– Боюсь, Джельсомина, я был слишком счастлив, встретив тебя, чтобы заметить, как должно было подсказать мне благоразумие, что сенат проявил редкостную доброту, позволив мне наслаждаться твоим обществом.
– Ты жалеешь, что узнал меня, Карло?
Укор, прозвучавший в ее грустном голосе, тронул браво, и он поцеловал руку девушки с истинно итальянским пылом.
– Я бы тогда жалел о единственных счастливых днях моей жизни за многие годы, – сказал Якопо. – Ты для меня, Джессина, как цветок в пустыне, как чистый ручей для жаждущего или искра надежды для осужденного, Нет, нет!
Ни на мгновение не пожалел я, что узнал тебя, моя
Джельсомина!
– Мне было бы больно узнать, что я только прибавила тебе огорчений. Я молода, не знаю жизни, но и мне понятно, что тем, кого любим, мы должны приносить радость, а не страдание.
– Твоя добрая душа научила тебя этому. Но не кажется ли тебе странным, что такому человеку, как я, разрешили посещать тюрьму без других провожатых?
– Мне это не казалось странным, Карло, но, конечно, это не совсем обычно.

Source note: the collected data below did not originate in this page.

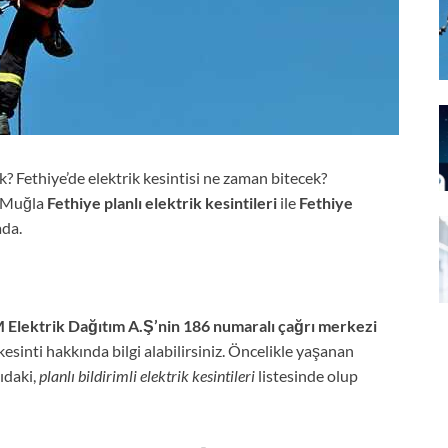
k? Fethiye’de elektrik kesintisi ne zaman bitecek?
, Muğla
Fethiye planlı elektrik kesintileri
ile
Fethiye
ada.
Elektrik Dağıtım A.Ş’nin 186 numaralı çağrı merkezi
esinti hakkında bilgi alabilirsiniz. Öncelikle yaşanan
ıdaki,
planlı bildirimli elektrik kesintileri
listesinde olup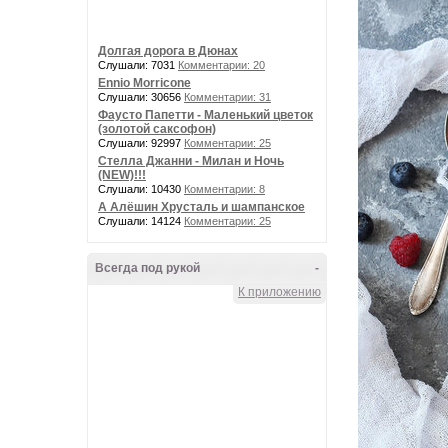
Долгая дорога в Дюнах
Слушали: 7031
Комментарии: 20
Ennio Morricone
Слушали: 30656
Комментарии: 31
Фаусто Папетти - Маленький цветок
(золотой саксофон)
Слушали: 92997
Комментарии: 25
Стелла Джанни - Милан и Ночь
(NEW)!!!
Слушали: 10430
Комментарии: 8
А Алёшин Хрусталь и шампанское
Слушали: 14124
Комментарии: 25
Всегда под рукой
-
К приложению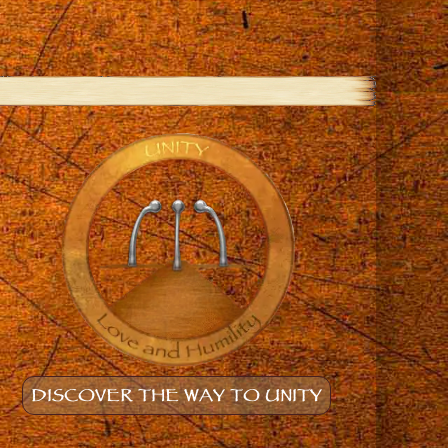
DISCOVER THE WAY TO UNITY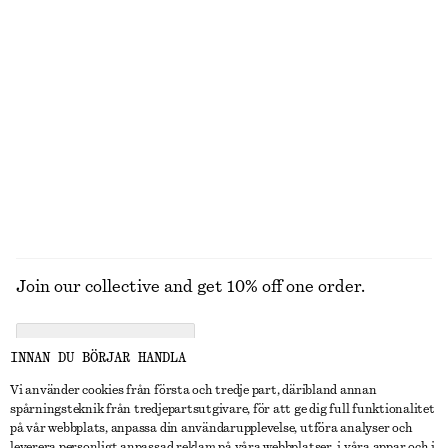
STICKAT
KLÄNNINGAR
ACCESSOARER
JACKOR &
KAPPOR
Join our collective and get 10% off one order.
CREATE ACCOUNT
INNAN DU BÖRJAR HANDLA
Vi använder cookies från första och tredje part, däribland annan
spårningsteknik från tredjepartsutgivare, för att ge dig full funktionalitet
KONTAKTA OSS
på vår webbplats, anpassa din användarupplevelse, utföra analyser och
leverera personligt anpassad reklam på våra webbplatser, i våra appar och i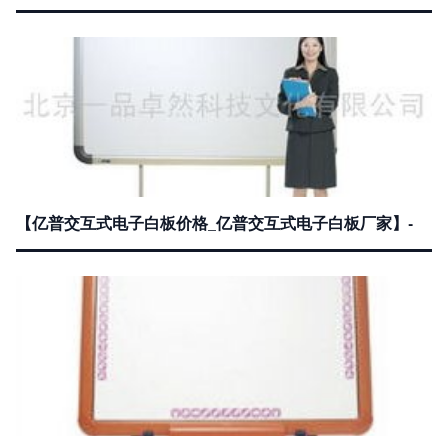
【亿普交互式电子白板价格_亿普交互式电子白板厂家】-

– Мы приносили столько радости друг другу, дорогая
Джессина, и проглядели то, что должно было нас встревожить.
– Встревожить?
– Ну, по крайней мере, насторожить. Ведь коварные сенаторы оказывают милость, лишь преследуя какую-то свою цель. Но прошлого не вернуть; и все равно, я буду помнить каждое мгновение, проведенное с тобой. А теперь пойдем дальше.
Омраченное лицо Джельсомины прояснилось, но она по-прежнему не трогалась с места.
– Говорят, немногие из ступивших на этот мост возвращаются снова к жизни, – сказала девушка дрожащим голосом. – А ты даже не спросишь, почему мы здесь, Карло!
Недоверие мелькнуло в глазах браво, когда он метнул взгляд на кроткую девушку. Но выражение отваги, к которому она так привыкла, не оставило его лица.
– Если ты хочешь, чтобы я был любопытен, пожалуйста, – сказал он. – Зачем ты пришла сюда и более того – раз мы здесь, чего ты медлишь?
– Наступает лето, Карло, – шепнула она еле слышно, – и мы напрасно искали бы в камерах…
– Я понял, – сказал он. – Идем дальше!
Джельсомина с грустью посмотрела в лицо своему спутнику, но, не заметив на нем признаков страдания, которое он испытывал, двинулась дальше. Якопо говорил хрипло; привыкший всегда скрывать свои чувства, он не проявил слабости и теперь, ибо знал, какое страдание причинит этому нежному и верному существу, отдавшему ему всю свою искреннюю и преданную любовь, в зарождении которой равно сыграли роль и образ жизни Джельсомины и ее природное чистосердечие.